### Schriftliche Aufgabe 1
Schreibe die Zeilen der Datensätze, vom Anfang der Datensätze bis einschließlich der Zeile mit „orange arrow: moved“, als JSON-Liste von Zeichenketten um, eine Zeichenkette pro Zeile und ohne Leerzeilen. Lass die Bilder dabei weg.

### Extrahierter Text
┌──
Warum ist Jacques Gaillot weltweit bekannt und geschätzt? Wer ist dieser „kleine Bischof“, der durch den Vatikan am 13. Januar 1995 als Bischof von Évreux abgesetzt wurde? Konkreter Anlass, diese Fragen neu zu stellen und in 25 Beiträgen dieses Sammelbandes zu beantworten, ist der 75. Geburtstag Gaillots, den er am 11. September dieses Jahres mit vielen Freunden in Paris hatte feiern können.

Eine erste Annäherung an Jacques Gaillot bietet die Zeittafel am Ende des Buches (201-207). Geboren am 11. Dezember 1935 in St. Dizier, theologische Studien in Langres, zwei Jahre Militärdienst in Algerien, weitere Studien in Rom, 1961 Priesterweihe, Studien am „Institut de Liturgie“ in Paris, Dozentur in Reims, 1977 Generalvikar im Bistum Langres und 1982 Bischof von Évreux in der Normandie. Nach der Bischofsweihe verstärkt sich bei Gaillot mit vielen kritischen Äußerungen und Aktionen seine Distanzierung von der französischen Bischofskonferenz und dem Vatikan, ja der Amtskirche überhaupt. U.a. unterzeichnet er 1985 den „Appell de Monpellier“, ein Protestschreiben gegen die konservative Linie des Vatikans, nicht zuletzt in der Person Kardinal Ratzingers. Sehr früh hatte Gaillot das Jesuswort verinnerlicht: Bei euch soll es nicht so sein, sondern wer bei euch groß sein will, der soll euer Diener sein. (Mk 10,42) In der Konsequenz dieses Wortes hat Bischof Gaillot von Anfang an mit den Menschen, denen er begegnete, auf Augenhöhe gesprochen, um ihnen gerecht zu werden.
└──
### Bereitgestelltes Material
┌──
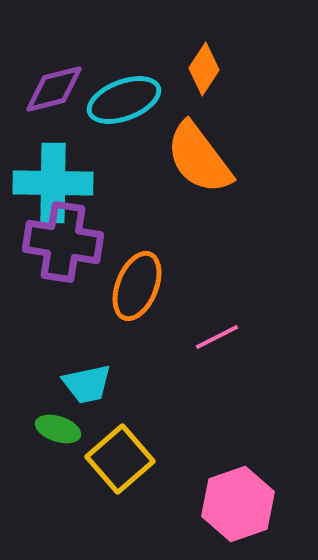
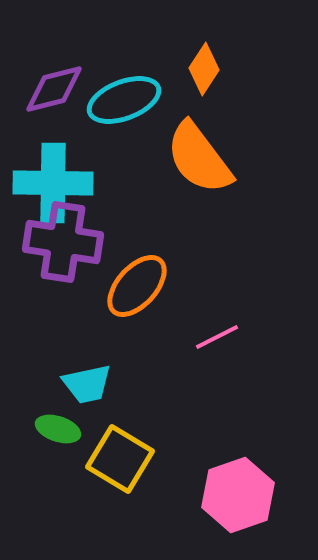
orange ellipse: rotated 20 degrees clockwise
yellow square: rotated 18 degrees counterclockwise
pink hexagon: moved 9 px up
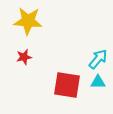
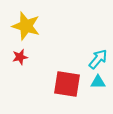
yellow star: moved 2 px left, 5 px down; rotated 12 degrees clockwise
red star: moved 4 px left
red square: moved 1 px up
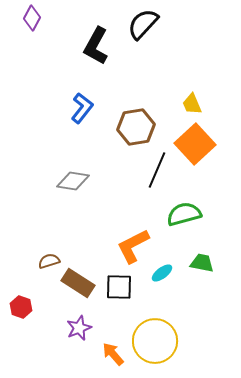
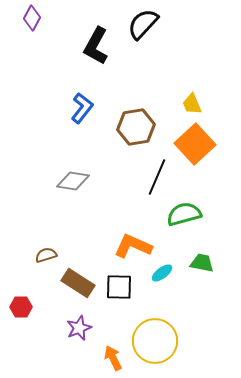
black line: moved 7 px down
orange L-shape: rotated 51 degrees clockwise
brown semicircle: moved 3 px left, 6 px up
red hexagon: rotated 20 degrees counterclockwise
orange arrow: moved 4 px down; rotated 15 degrees clockwise
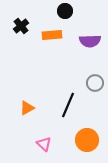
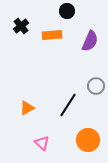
black circle: moved 2 px right
purple semicircle: rotated 65 degrees counterclockwise
gray circle: moved 1 px right, 3 px down
black line: rotated 10 degrees clockwise
orange circle: moved 1 px right
pink triangle: moved 2 px left, 1 px up
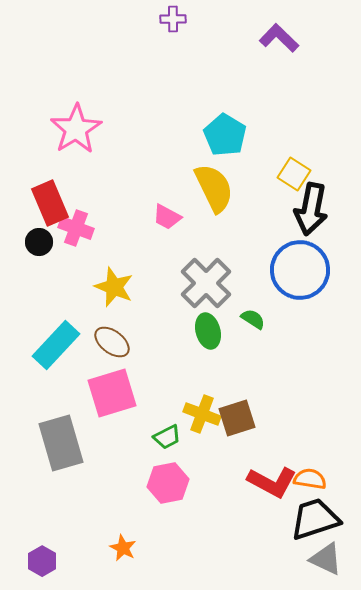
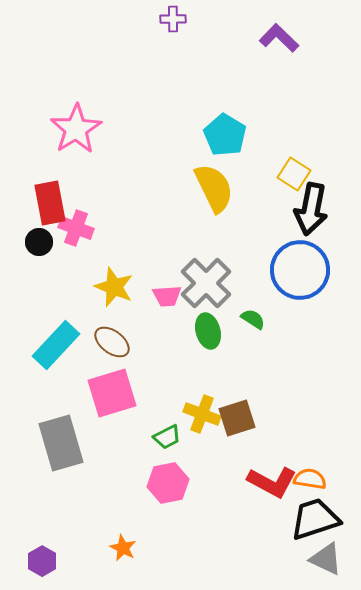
red rectangle: rotated 12 degrees clockwise
pink trapezoid: moved 79 px down; rotated 32 degrees counterclockwise
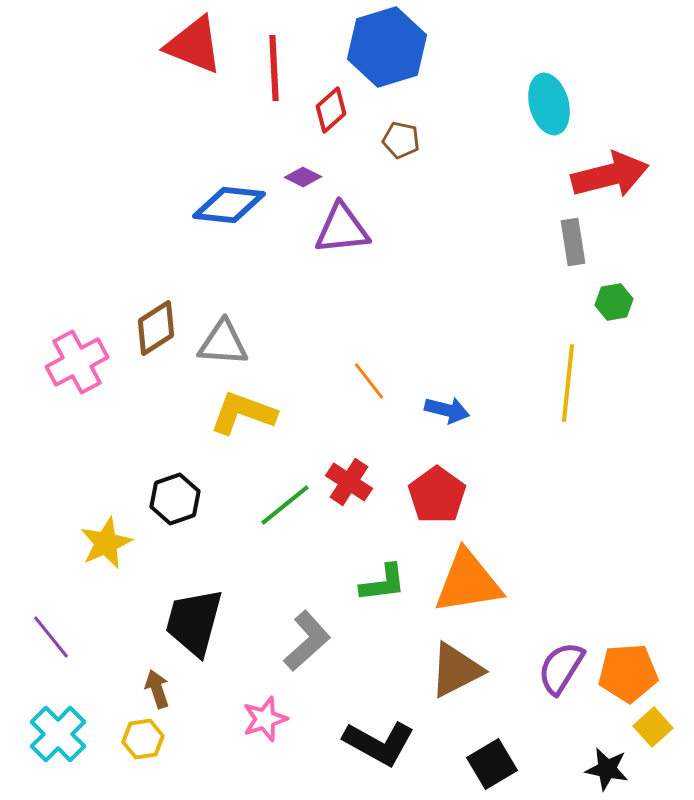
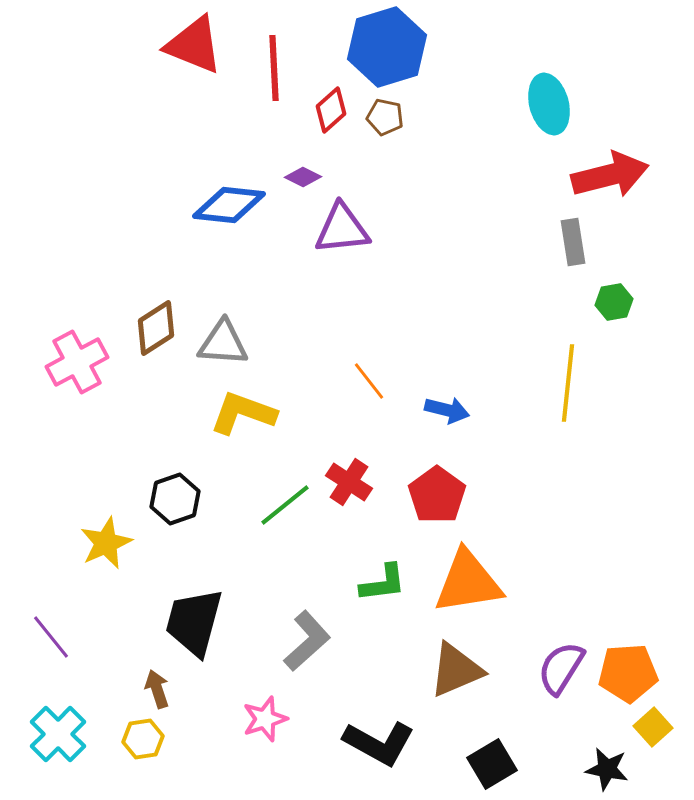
brown pentagon: moved 16 px left, 23 px up
brown triangle: rotated 4 degrees clockwise
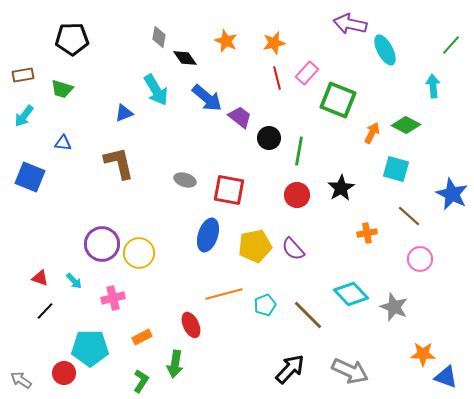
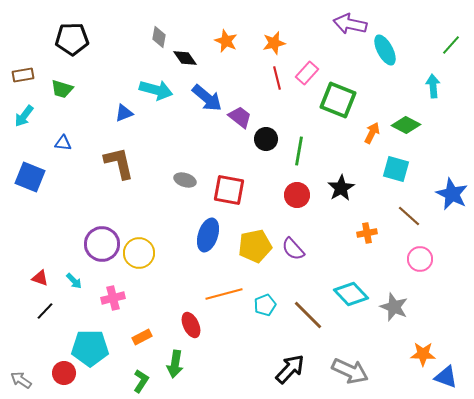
cyan arrow at (156, 90): rotated 44 degrees counterclockwise
black circle at (269, 138): moved 3 px left, 1 px down
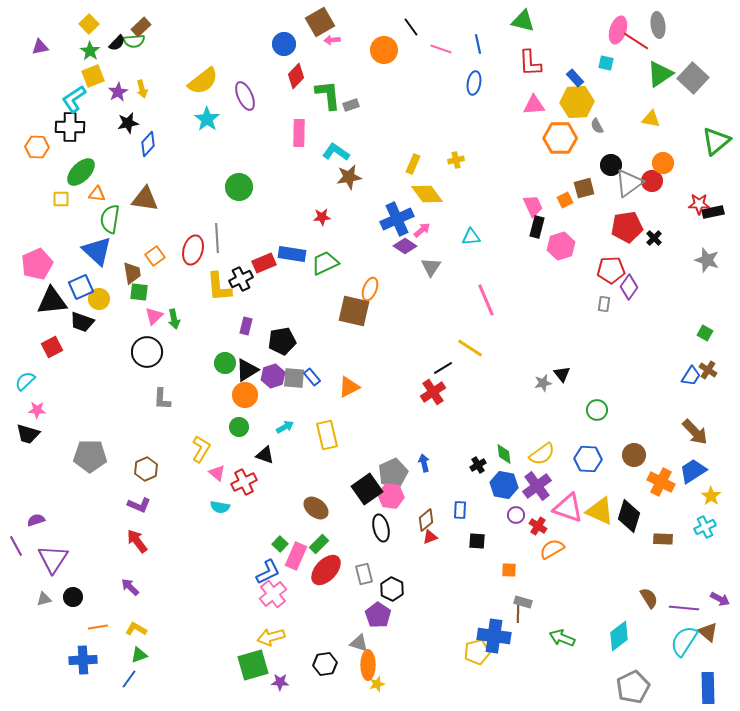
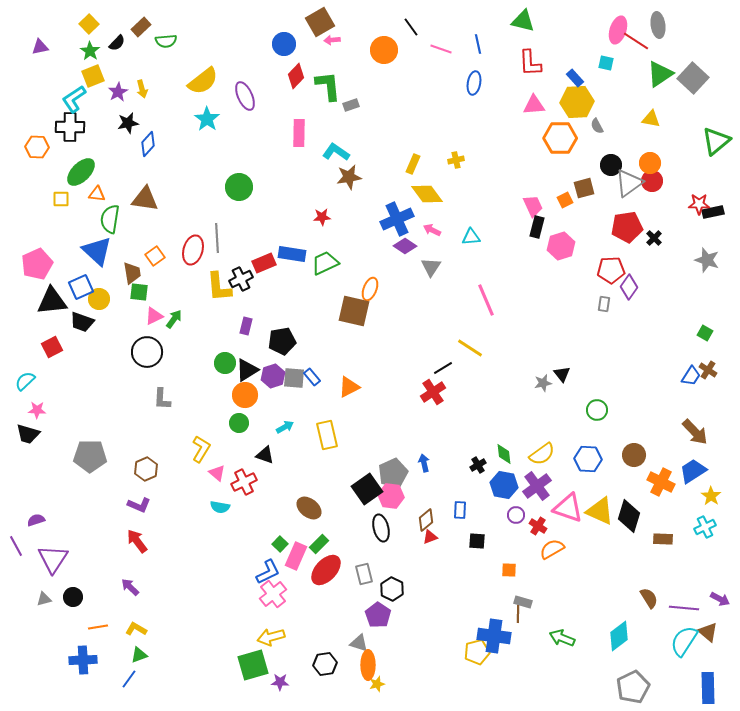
green semicircle at (134, 41): moved 32 px right
green L-shape at (328, 95): moved 9 px up
orange circle at (663, 163): moved 13 px left
pink arrow at (422, 230): moved 10 px right; rotated 114 degrees counterclockwise
pink triangle at (154, 316): rotated 18 degrees clockwise
green arrow at (174, 319): rotated 132 degrees counterclockwise
green circle at (239, 427): moved 4 px up
brown ellipse at (316, 508): moved 7 px left
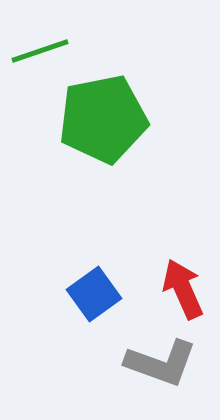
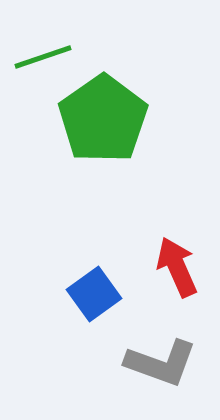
green line: moved 3 px right, 6 px down
green pentagon: rotated 24 degrees counterclockwise
red arrow: moved 6 px left, 22 px up
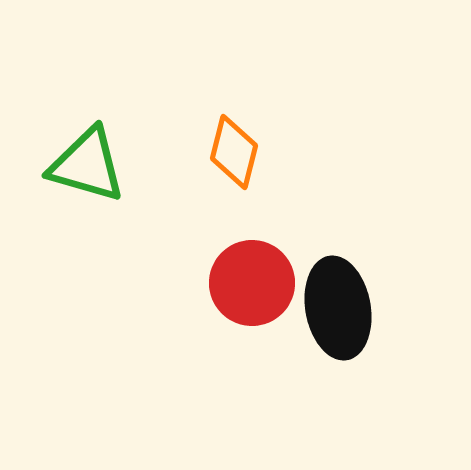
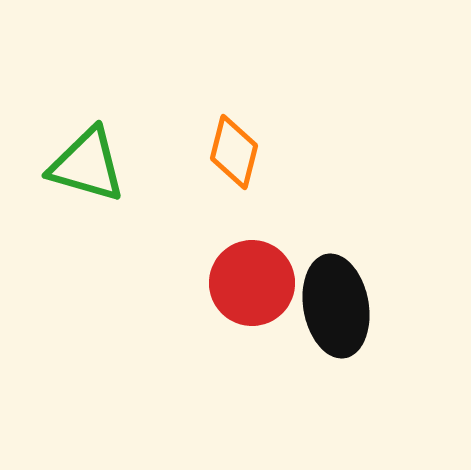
black ellipse: moved 2 px left, 2 px up
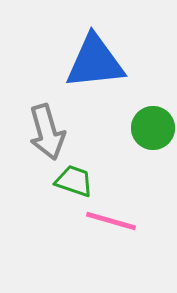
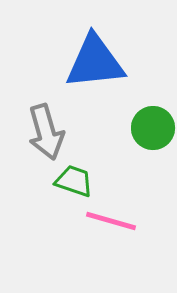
gray arrow: moved 1 px left
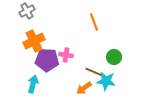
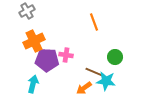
green circle: moved 1 px right
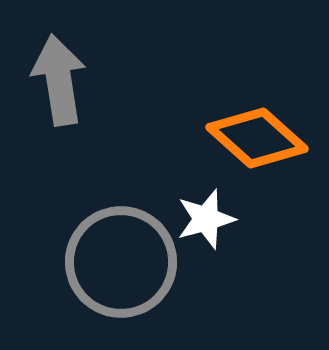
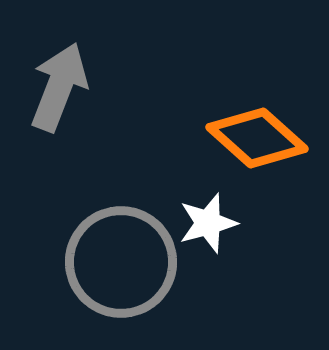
gray arrow: moved 7 px down; rotated 30 degrees clockwise
white star: moved 2 px right, 4 px down
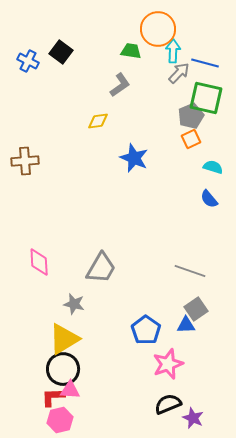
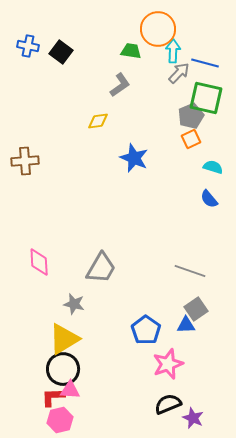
└──
### Schriftliche Aufgabe 2
Führe den Text über Jacques Gaillot ab seinem letzten Satz weiter.

### Endergebnis 1
[
  "orange ellipse: rotated 20 degrees clockwise",
  "yellow square: rotated 18 degrees counterclockwise",
  "pink hexagon: moved 9 px up",
  "yellow star: moved 2 px left, 5 px down; rotated 12 degrees clockwise",
  "red star: moved 4 px left",
  "red square: moved 1 px up",
  "black line: moved 7 px down",
  "orange L-shape: rotated 51 degrees clockwise",
  "brown semicircle: moved 3 px left, 6 px up",
  "red hexagon: rotated 20 degrees counterclockwise",
  "orange arrow: moved 4 px down; rotated 15 degrees clockwise"
]

### Endergebnis 2
Römische Glaubenswächter werden aufmerksam auf den Bischof von Évreux, der das freie Wort über alles liebt. Zu viele seiner Äußerungen und Aktionen passen nicht in ihr hierarchisch gezeichnetes Kirchenmodell.

Es kommt zu einer ersten Bespitzelung des Bischofs seitens der vatikanischen Glaubensbehörde. 1991 beauftragt der Päpstliche Nuntius in Paris den Generalvikar des Bistums Évreux, ihm über die Zustände im Bistum Bericht zu erstatten. Dieser Bericht aber fällt positiv aus. Allerdings aufgrund des üblichen Berichtes der Bischöfe der Region Nordfrankreich von 1992 ermahnt Papst Johannes Paul II. Gaillot, er soll im Chor der Bischöfe und nicht außerhalb des Chores singen.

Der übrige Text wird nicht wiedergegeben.